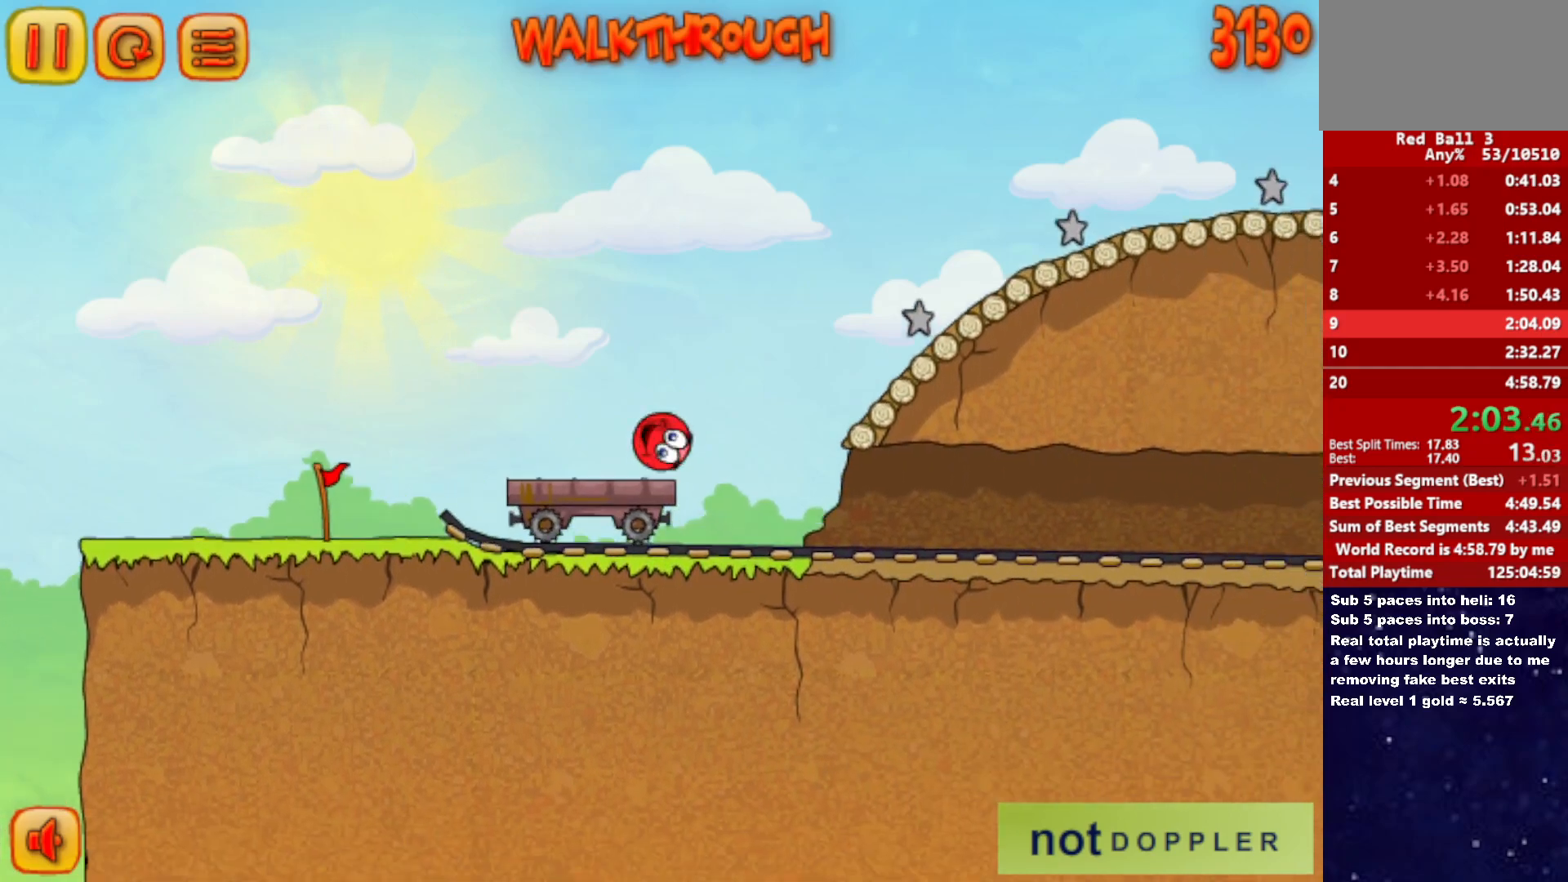
{"keys": ["right", "up"], "events": []}
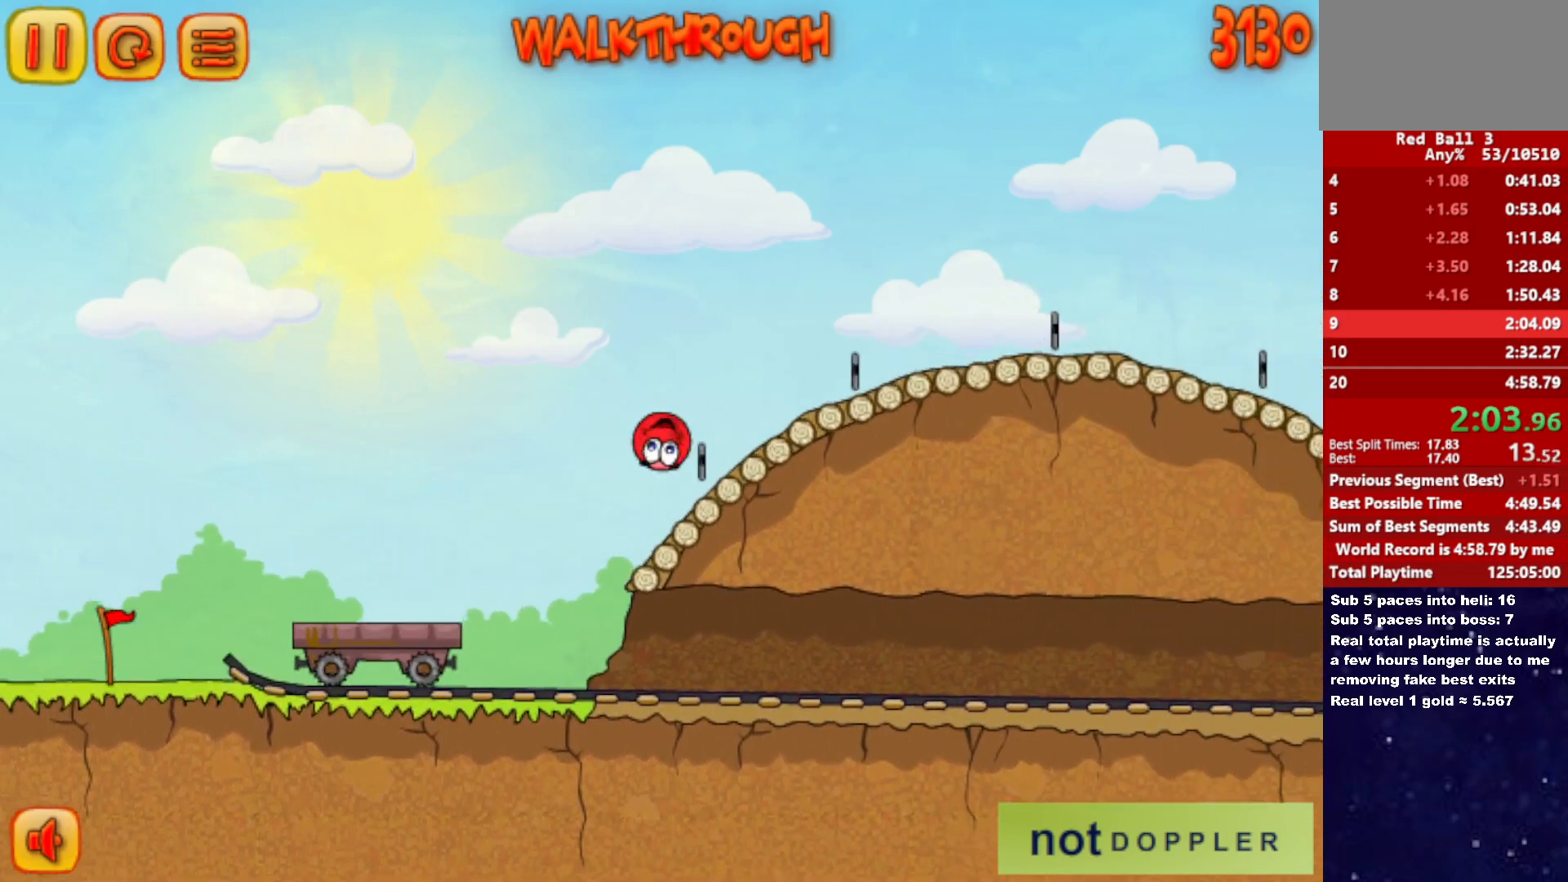
{"keys": ["right", "up"], "events": []}
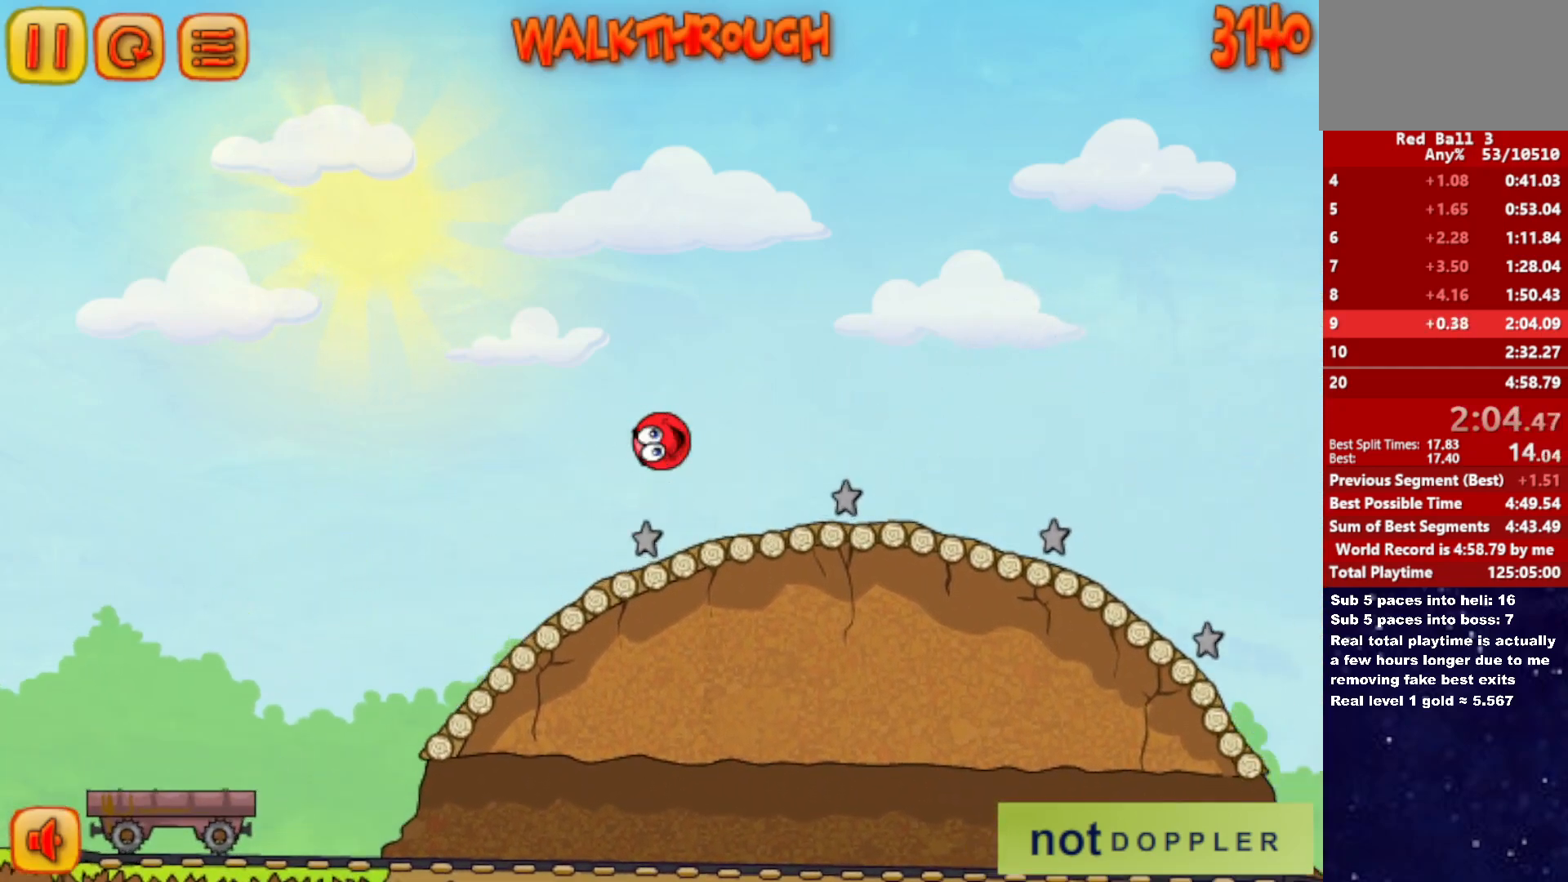
{"keys": ["right"], "events": [[183, "up", "up"]]}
# # # # #
- What you are asked to do -
Write out the whole listing exactly. Pictures stay out.

- Result of the exercise -
{"keys": ["right", "up"], "events": []}
{"keys": ["right", "up"], "events": []}
{"keys": ["right"], "events": [[183, "up", "up"]]}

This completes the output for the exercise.